Microsoft's attempt to unseat Google's AdWords

Date: Tue Dec 24 2013 Building Web Sites »»»» Google »»»» Internet »»»» Microshaft »»»» Online advertising

Google has struck a home run with Adwords and Adsense, so much so that Adsense is now a cornerstone of many a business plan. It is certainly a cornerstone of MY business plan, and you can view examples of Adsense advertising on this very page. You can learn more about Adsense on my web site building and promotion site.

In my opinion Adsense is the neatest thing since sliced bread, bar none. Google really gets the idea of serving all stakeholders in their equation, and with the Adwords and Adsense combination they are providing an excellent service to the Internet and the people who use it. The key to this is the excellence with which they are able to target the content of a web site, matching relavent advertising to the websites on which Adwords advertising appears.

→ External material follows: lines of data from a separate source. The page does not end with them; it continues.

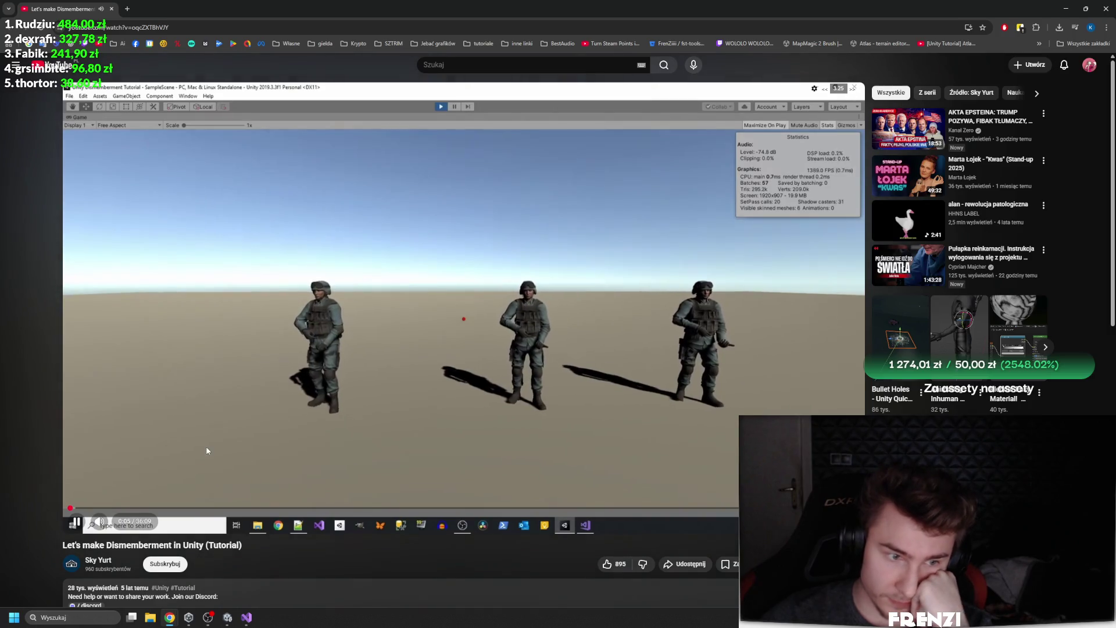
key("Right")
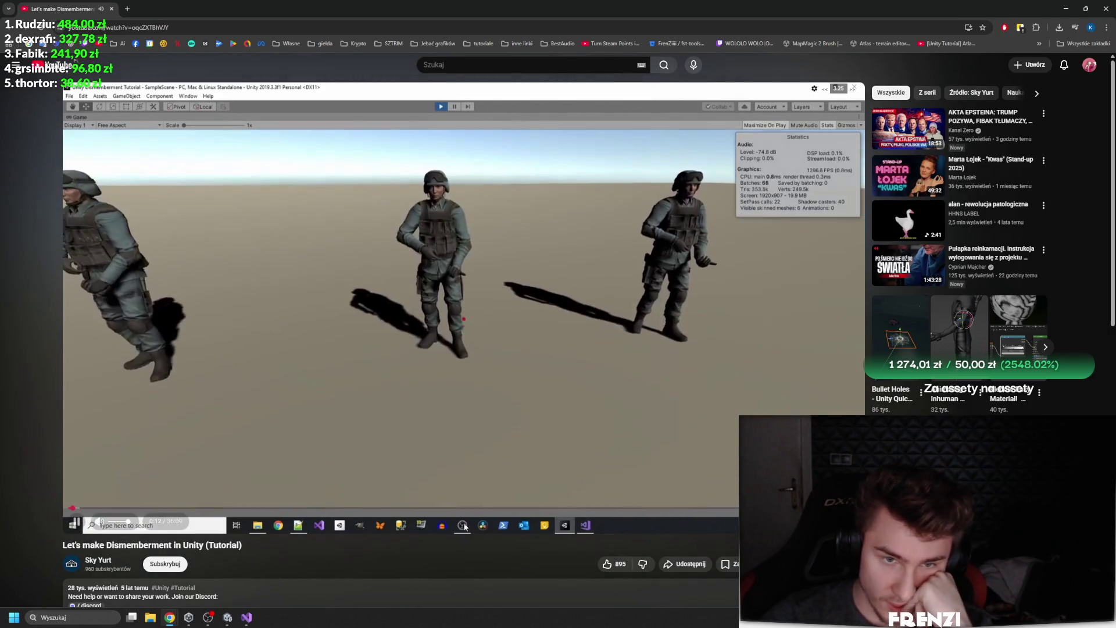
key("Right")
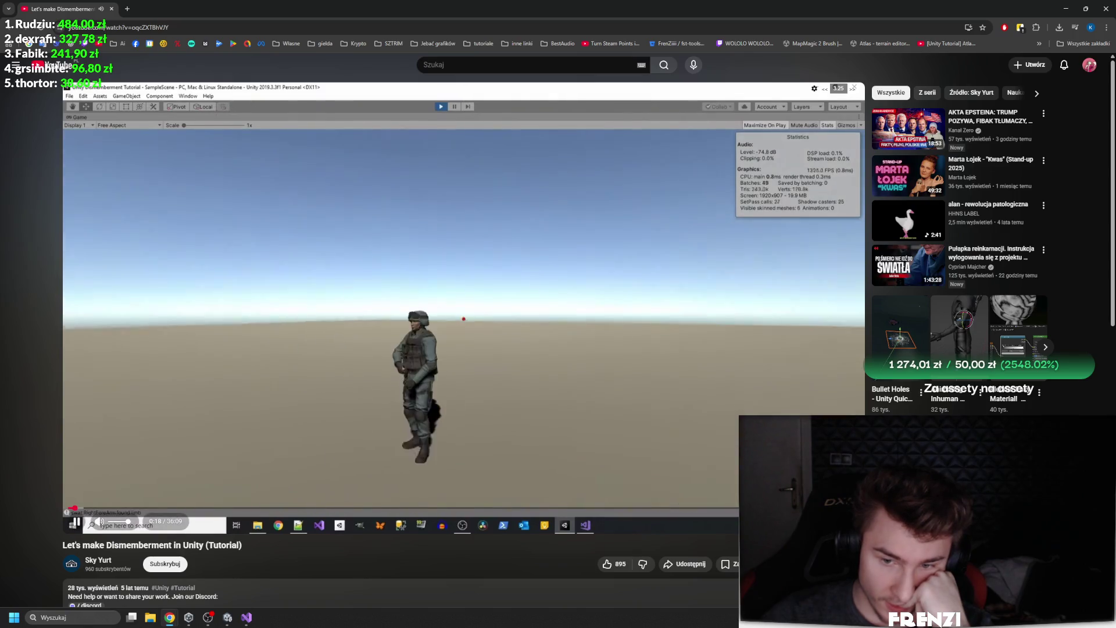
key("Right")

For me it has provided a ray of "hope", that one could well support themselves through writing online. In the online world the content is "free" but you still have to pay, somehow, for your living, or you'll starve. So how? Can you afford the time to track down advertisers on your own? No. Would the typical advertiser want to make a $50 deal to put a few ad impressions on your web site? No. But with Adwords and Adsense Google is enabling average everyday people to set up a website and take advertising from around the world. On the flipside anybody with a few dollars and a dream can launch a worldwide advertising using Adwords.

Enter Microsoft, and their new program, AdCenter. ArsTechnica has a short news article about it which gives food for thought. In particular the lever Microsoft intends to pull is the vast database they've built of peoples browsing habits:

Microsoft has been tracking this information for years through its various sites, including MSN, Hotmail and others, keeping a vast database on tens of millions of individuals, each assigned a user ID Microsofties refer to as a GUID, or global user ID. Past internal Microsoft plans to use the GUID have been shelved due to fears privacy advocates would set about characterizing the technology as a dangerous and invasive use of personal information.

Where Google seemingly matches advertising purely based on the content of the web site, Microsoft has been tracking you for years and knows every website you've visited. They know your interests, your habits, and they think they know what you want. I don't know about you, but this doesn't give me any comfort. Plus, it just underlines why I have switched my computing life to a Macintosh and even with the Windows PC I use in my day-job I use Mozilla browsers.

Apparently the service isn't ready to be used by the public, and what we're looking at is an early announcement of "it'll be ready 'soon'". In any case what they're offering initially is purely a place for advertisers to submit advertising. Presumably Microsoft will scatter the advertising through their own websites, initially. And presumably Microsoft will eventually offer a service filling the same role AdSense does today.